= Snotra =

Norse deity

In Norse mythology, Snotra (Old Norse: /non/, "clever") is a goddess associated with wisdom. Snotra is attested in the Prose Edda, written in the 13th century by Snorri Sturluson. Scholars have proposed theories about the implications of the goddess.

A character named Snotra also appears in a darkly comedic tale at the start of Gautreks saga, in which she is a human woman, the youngest daughter in a family of foolish farmers. Her parents in this story are called Skafnörtungr ('Skinflint') and Tötra ('Tatters'), and she has three brothers (Fjolmod, Imsigull, and Gilling) and two sisters (Hjotra and Fjotra). The family is visited by King Gauti of West Gotaland, the eponymous ancestor of the Geats and Goths, by whom Snotra becomes pregnant with Gautrek.

==Attestations==
In chapter 35 of the Prose Edda book Gylfaginning, High provides brief descriptions of 16 ásynjur. High lists Snotra thirteenth, and says that Snotra "is wise and courteous". In addition, High adds that, after Snotra's name, a wise man or woman can be called snotr. In the Prose Edda book Skáldskaparmál, Snotra is included among a list of 27 ásynjur names. Apart from these two sources, Snotra is otherwise unattested.

==Reception==
Andy Orchard and Rudolf Simek state that, as Snotra is unattested beyond the Prose Edda, Snotra may be an invention of Snorri's. Orchard theorizes that, otherwise, Snorri may have had access to a lost source, and that the little information Snorri presents may be derived from the meaning of her name.

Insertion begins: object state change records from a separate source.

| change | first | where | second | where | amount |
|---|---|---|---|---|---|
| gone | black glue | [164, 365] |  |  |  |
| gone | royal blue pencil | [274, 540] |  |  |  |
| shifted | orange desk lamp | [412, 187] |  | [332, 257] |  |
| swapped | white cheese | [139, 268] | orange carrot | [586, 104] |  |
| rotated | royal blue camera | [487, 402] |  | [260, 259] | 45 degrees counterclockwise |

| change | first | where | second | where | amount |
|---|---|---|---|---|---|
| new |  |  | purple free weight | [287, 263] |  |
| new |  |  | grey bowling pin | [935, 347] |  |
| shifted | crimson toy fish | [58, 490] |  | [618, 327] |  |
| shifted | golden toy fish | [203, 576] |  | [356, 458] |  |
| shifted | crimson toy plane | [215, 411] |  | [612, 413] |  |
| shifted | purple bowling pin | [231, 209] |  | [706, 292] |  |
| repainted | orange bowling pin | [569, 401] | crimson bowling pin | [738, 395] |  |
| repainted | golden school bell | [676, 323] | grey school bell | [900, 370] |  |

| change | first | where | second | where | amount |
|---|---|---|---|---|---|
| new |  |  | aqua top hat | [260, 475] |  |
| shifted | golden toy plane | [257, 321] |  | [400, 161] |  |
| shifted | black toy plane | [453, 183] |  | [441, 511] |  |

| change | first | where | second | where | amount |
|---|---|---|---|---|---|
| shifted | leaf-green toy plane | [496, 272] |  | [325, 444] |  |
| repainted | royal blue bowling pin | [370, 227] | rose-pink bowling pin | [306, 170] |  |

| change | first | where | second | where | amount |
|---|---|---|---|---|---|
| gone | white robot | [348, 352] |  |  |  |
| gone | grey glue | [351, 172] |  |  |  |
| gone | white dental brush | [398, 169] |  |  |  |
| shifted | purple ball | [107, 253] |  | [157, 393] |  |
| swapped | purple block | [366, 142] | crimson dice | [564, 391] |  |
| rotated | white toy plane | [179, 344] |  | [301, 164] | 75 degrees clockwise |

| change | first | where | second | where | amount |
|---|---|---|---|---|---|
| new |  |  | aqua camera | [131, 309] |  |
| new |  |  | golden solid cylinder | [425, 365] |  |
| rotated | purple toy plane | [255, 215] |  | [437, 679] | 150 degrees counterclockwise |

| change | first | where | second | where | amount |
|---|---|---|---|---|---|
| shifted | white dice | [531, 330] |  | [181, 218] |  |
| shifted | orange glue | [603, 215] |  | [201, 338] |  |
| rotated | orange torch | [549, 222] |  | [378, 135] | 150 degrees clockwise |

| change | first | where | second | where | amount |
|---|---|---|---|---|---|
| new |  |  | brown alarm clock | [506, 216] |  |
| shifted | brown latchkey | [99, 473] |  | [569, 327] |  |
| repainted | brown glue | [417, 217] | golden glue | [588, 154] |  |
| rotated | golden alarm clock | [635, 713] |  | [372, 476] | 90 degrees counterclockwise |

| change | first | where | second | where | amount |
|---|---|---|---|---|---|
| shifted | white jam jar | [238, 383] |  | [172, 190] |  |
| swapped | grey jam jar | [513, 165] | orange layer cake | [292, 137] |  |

Beowulf's author used word "snotra," for 'wise,' 'prudent'

Simek says that Snorri may have invented Snotra from the Old Norse word snotr ("clever") and "placed [her] next to other insignificant goddesses." However, Simek also writes that the goddesses Snotra, Sága, Hlín, Sjöfn, Vár, and Vör should be considered vaguely defined figures who "should be seen as female protective goddesses" that are all responsible for "specific areas of the private sphere, and yet clear differences were made between them so that they are in many ways similar to matrons."